摘要

The brain is a highly nonlinear complex network system supporting diverse cognitive abilities. The locally segregated and globally integrated processing are the two basic foundations to cognition. However, how does the brain organizes the effective processing of neural information in the local and global scales, so as to support diverse cognitive tasks is not well understood. A physical hypothesis is that the brain system is in a dynamic critical state at rest and can support the balance of separation and integration. The modern network neuroscience (NNT) theory of human cognition propsoed  that the brain’s flexible switching between local information processing (segregation) and global processing (integration) promotes the development of general intelligence, i.e., the segregation-integration balance corresponds to a higher general intelligence. However, there has been no clear evidence on whether the resting brain is in the segregation-integration balance at the whole-brain scale, and the NNT theory also urgently needs to be further verificated. 

    We address the above open interdisciplinary question using an eigenmode-based approach to identify hierarchical modules in structural and functional brain networks. The structural brain network displays hierarichal modular organization inherently supporting multilevel segregation and integration modes. We found that the critical state can best recruit such hierarichal modes to maximize the diversity in the functional connectivity. We further apply the hierarical mode analysis to functional network to quantify the functional segregation, integration and their balance. In a large sample of healthy young adults (n=991) from the Human Connectome Project (HCP), we demonstrate that resting brain networks are on average close to a balanced state. This state allows for a balanced time dwelling at segregated and integrated configurations, and highly flexible switching between them. Meanwhile, we demonstrate that network segregation, integration and their balance in resting brains predict individual differences in diverse cognitive phenotypes. More specifically, stronger integration is associated with better general cognitive ability, stronger segregation fosters crystallized intelligence and processing speed, and individual’s tendency towards balance supports better memory. Our current work further show that weak links in the brain structural connectivity that are largely ignored in brain connectome study are cruicial to maintain the balance of segregation and integration and to induce the induce individual differences. Our findings provide a systems level understanding of the brain’s functioning principles in supporting diverse functional demands and cognitive abilities, and advance modern network neuroscience theories of human cognition, which may shed light on dysfunctional segregation and integration in neurodegenerative diseases and neuropsychiatric disorders. 

References: 

[1] R. Wang, P. Lin, M.X. Liu, Y. Wu, T. Zhou and C.S. Zhou. Hierarchical Connectome Modes and Critical State Jointly Maximize Human Brain Functional Diversity. Phys. Rev. Lett. 123, 038301 (2019). 

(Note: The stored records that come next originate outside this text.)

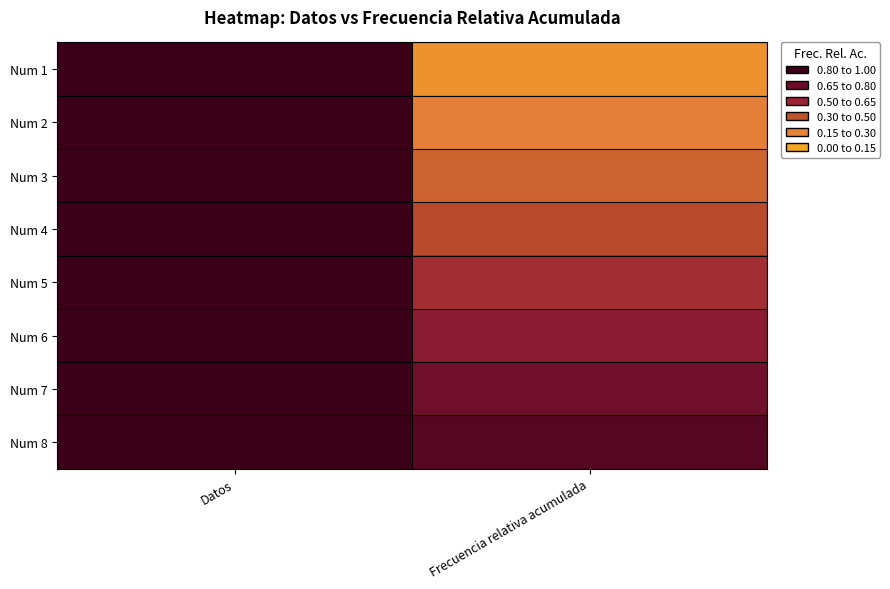

Which has a higher value, Frecuencia relativa acumulada or Datos?

Datos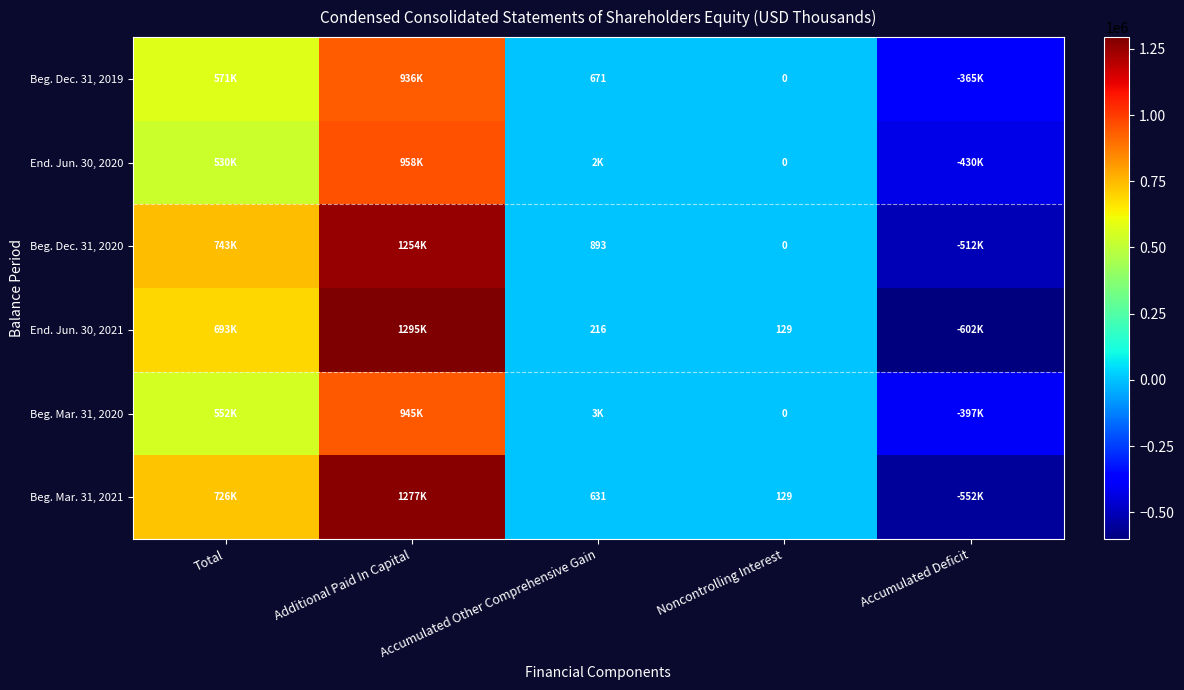

What is the total value across all series at Noncontrolling Interest?

258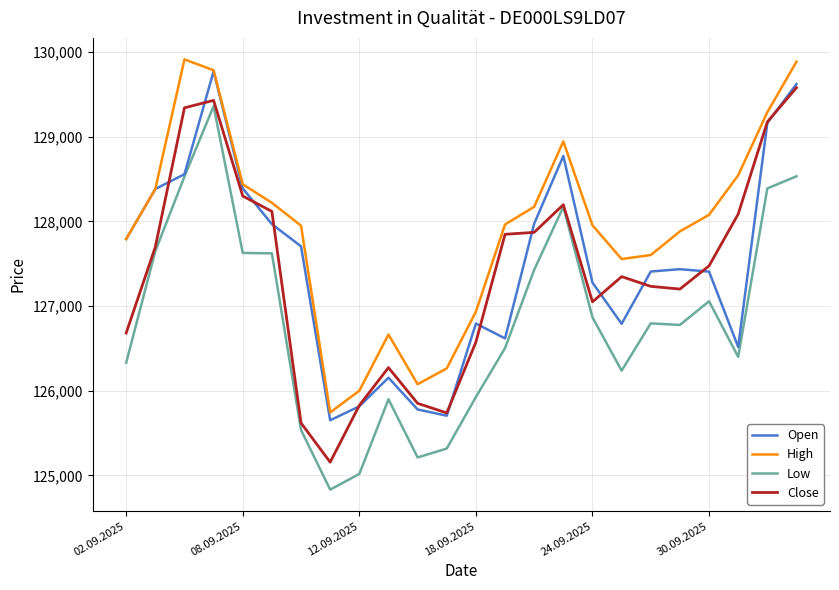

Which series has the largest total across all categories?

High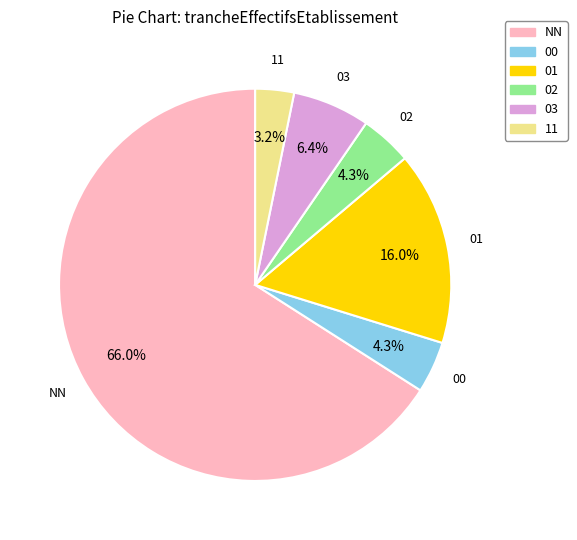

Which has a higher value, 11 or 02?

02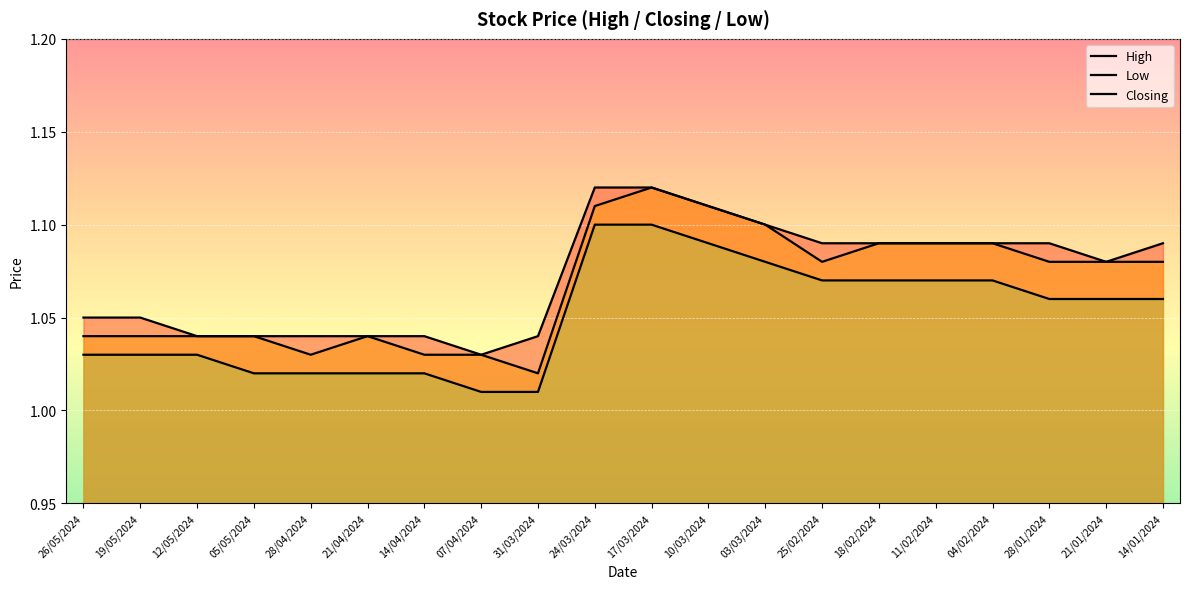

Which category has the highest value in the High series?

24/03/2024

[2] R. Wang⁺, M.X. Liu⁺, X. Cheng, Y. Wu, A. Hildebrandt, and C.S. Zhou. Segregation, integration and balance of large-scale resting brain networks configure different cognitive abilities. Proc Natl Acad Sci USA, 118 (23), e2022288118 (2021). 

个人简介 

周昌松, 物理学博士，香港浸会大学物理系教授、系主任，浸会大学非线性研究中心主任,计算及理论研究所副所长。1992年获南开大学物理学士, 1997年获南开大学物理博士，1997-2007年在新加坡、 香港、 德国等地从事访问研究, 是洪堡基金获得者。 2007年加入香港浸会大学物理系， 2011年获浸会大学“杰出青年研究者校长奖”，2021年获“杰出研究表现校长奖”。周昌松博士致力于复杂系统动力学基础研究及其应用，特别是网络的复杂联结结构与体系的动态行为的关系和相互作用。近几年与国际国内系统和认知神经科学家合作，把这些理论进展应用到大脑的复杂联结结构和活动以及认知功能及障碍的分析和建模等方面研究中。周昌松博士对生物神经网络复杂结构、动力学及其高成本效益如何启发类脑智能具有浓厚的兴趣。在国际交叉学术刊物 PNAS，PRL，Physics Reports，National Science Review, J Neuroscience, NeuroImage, Cerebral Cortex, PLoS Computational Biology等发表论文150余篇 (Google Scholar引用16000余次，H-因子为48)。任Scientific Reports 编委，PLoS One，Cognitive Neurodynamics学术编辑，及多种国际期刊常任审稿人。